Question

Find the quantity of heat needed

to melt 100g of ice at -10 °C
into water at 10 °C. (39900 J)
(Note: Specific heat of ice is
2100 Jkg 'K', specific heat
of water is 4200 Jkg K',
Latent heat of fusion of ice is
336000 Jkg ').​

Answer 1

Approximately
`3.99* 10^(4)\; \rm J` (assuming that the melting point of ice is
`0\; \rm ^\circ C`.)

Step-by-step explanation:

Convert the unit of mass to kilograms, so as to match the unit of the specific heat capacity of ice and of water.

`\begin{aligned}m&= 100\; \rm g * (1\; \rm kg)/(1000\; \rm g) \\ &= 0.100\; \rm kg\end{aligned}`

The energy required comes in three parts:

• Energy required to raise the temperature of that
  `0.100\; \rm kg` of ice from
  `(-10\; \rm ^\circ C)` to
  `0\; \rm ^\circ C` (the melting point of ice.)
• Energy required to turn
  `0.100\; \rm kg` of ice into water while temperature stayed constant.
• Energy required to raise the temperature of that newly-formed
  `0.100\; \rm kg` of water from
  `0\; \rm ^\circ C` to
  `10\;\ rm ^\circ C`.

The following equation gives the amount of energy
`Q` required to raise the temperature of a sample of mass
`m` and specific heat capacity
`c` by
`\Delta T`:

`Q = c \cdot m \cdot \Delta T`,

where

• 
  `c` is the specific heat capacity of the material,
• 
  `m` is the mass of the sample, and
• 
  `\Delta T` is the change in the temperature of this sample.
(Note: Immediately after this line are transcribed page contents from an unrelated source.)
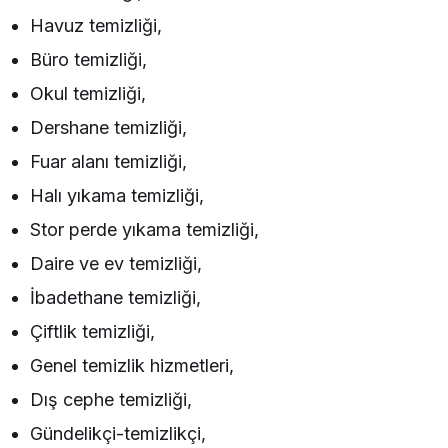
Havuz temizliği,
Büro temizliği,
Okul temizliği,
Dershane temizliği,
Fuar alanı temizliği,
Halı yıkama temizliği,
Stor perde yıkama temizliği,
Daire ve ev temizliği,
İbadethane temizliği,
Çiftlik temizliği,
Genel temizlik hizmetleri,
Dış cephe temizliği,
Gündelikçi-temizlikçi,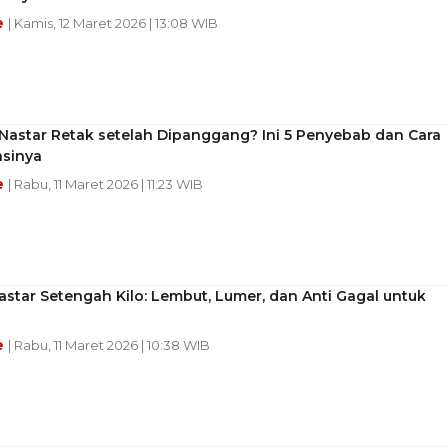
e
| Kamis, 12 Maret 2026 | 13:08 WIB
Nastar Retak setelah Dipanggang? Ini 5 Penyebab dan Cara
sinya
e
| Rabu, 11 Maret 2026 | 11:23 WIB
star Setengah Kilo: Lembut, Lumer, dan Anti Gagal untuk
e
| Rabu, 11 Maret 2026 | 10:38 WIB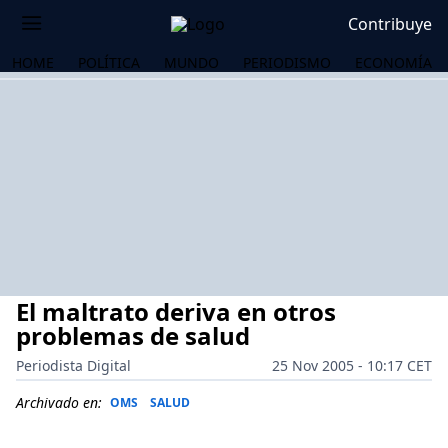
Contribuye
HOME
POLÍTICA
MUNDO
PERIODISMO
ECONOMÍA
El maltrato deriva en otros
problemas de salud
Periodista Digital
25 Nov 2005 - 10:17 CET
OS
Archivado en:
OMS
SALUD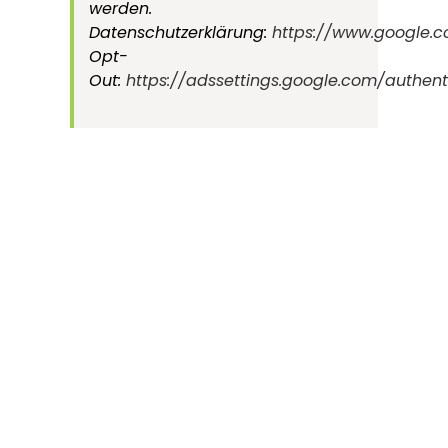
werden.
Datenschutzerklärung:
https://www.google.c
Ooser Karlstraße 4
Opt-
76532 Baden-Baden
Out:
https://adssettings.google.com/authen
+49 (0) 7221 801 987 0
SOCIAL MEDIA
Facebook
Google +
Copyright 2020 | Alle Rechte vorbehalten |
Impressum |
Datenschutz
For the first part of energy input,
`c(\text{ice}) = 2100\; \rm J \cdot kg \cdot K^(-1)` whereas
`m = 0.100\; \rm kg`. Calculate the change in the temperature:

`\begin{aligned}\Delta T &= T(\text{final}) - T(\text{initial}) \\ &= (0\; \rm ^\circ C) - (-10\; \rm ^\circ C) \\ &= 10\; \rm K\end{aligned}`.
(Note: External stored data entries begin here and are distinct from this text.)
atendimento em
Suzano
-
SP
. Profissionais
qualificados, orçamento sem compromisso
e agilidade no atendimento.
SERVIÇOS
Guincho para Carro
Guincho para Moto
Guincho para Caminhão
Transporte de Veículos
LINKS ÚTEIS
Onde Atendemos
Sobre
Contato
Calculate the energy required to achieve that temperature change:

`\begin{aligned}Q_1 &= c(\text{ice}) \cdot m(\text{ice}) \cdot \Delta T\\ &= 2100\; \rm J \cdot kg \cdot K^(-1) \\ &\quad\quad * 0.100\; \rm kg * 10\; \rm K\\ &= 2.10* 10^(3)\; \rm J\end{aligned}`.
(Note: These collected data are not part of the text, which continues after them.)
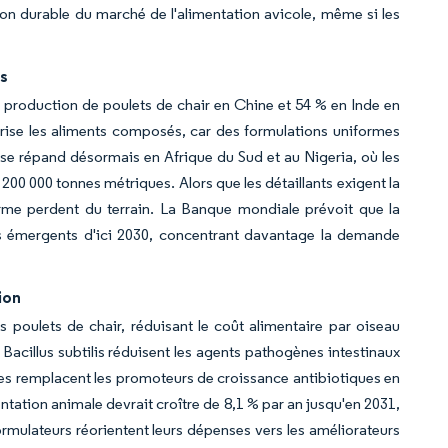
n durable du marché de l'alimentation avicole, même si les
es
a production de poulets de chair en Chine et 54 % en Inde en
orise les aliments composés, car des formulations uniformes
se répand désormais en Afrique du Sud et au Nigeria, où les
00 000 tonnes métriques. Alors que les détaillants exigent la
 ferme perdent du terrain. La Banque mondiale prévoit que la
és émergents d'ici 2030, concentrant davantage la demande
ion
poulets de chair, réduisant le coût alimentaire par oiseau
 Bacillus subtilis réduisent les agents pathogènes intestinaux
ques remplacent les promoteurs de croissance antibiotiques en
ation animale devrait croître de 8,1 % par an jusqu'en 2031,
rmulateurs réorientent leurs dépenses vers les améliorateurs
Similarly, for the third part of energy input,
`c(\text{water}) = 4200\; \rm J \cdot kg \cdot K^(-1)` whereas
`m = 0.100\; \rm kg`. Calculate the change in the temperature:

`\begin{aligned}\Delta T &= T(\text{final}) - T(\text{initial}) \\ &= (10\; \rm ^\circ C) - (0\; \rm ^\circ C) \\ &= 10\; \rm K\end{aligned}`.

Calculate the energy required to achieve that temperature change:

`\begin{aligned}Q_3&= c(\text{water}) \cdot m(\text{water}) \cdot \Delta T\\ &= 4200\; \rm J \cdot kg \cdot K^(-1) \\ &\quad\quad * 0.100\; \rm kg * 10\; \rm K\\ &= 4.20* 10^(3)\; \rm J\end{aligned}`.

The second part of energy input requires a different equation. The energy
`Q` required to melt a sample of mass
`m` and latent heat of fusion
`L_\text{f}` is:

`Q = m \cdot L_\text{f}`.

Apply this equation to find the size of the second part of energy input:

`\begin{aligned}Q_2&= m \cdot L_\text{f}\\&= 0.100\; \rm kg * 3.36* 10^(5)\; \rm J\cdot kg^(-1) \\ &= 3.36* 10^(4)\; \rm J\end{aligned}`.

Find the sum of these three parts of energy:

`\begin{aligned}Q &= Q_1 + Q_2 + Q_3 = 3.99* 10^(4)\; \rm J\end{aligned}`.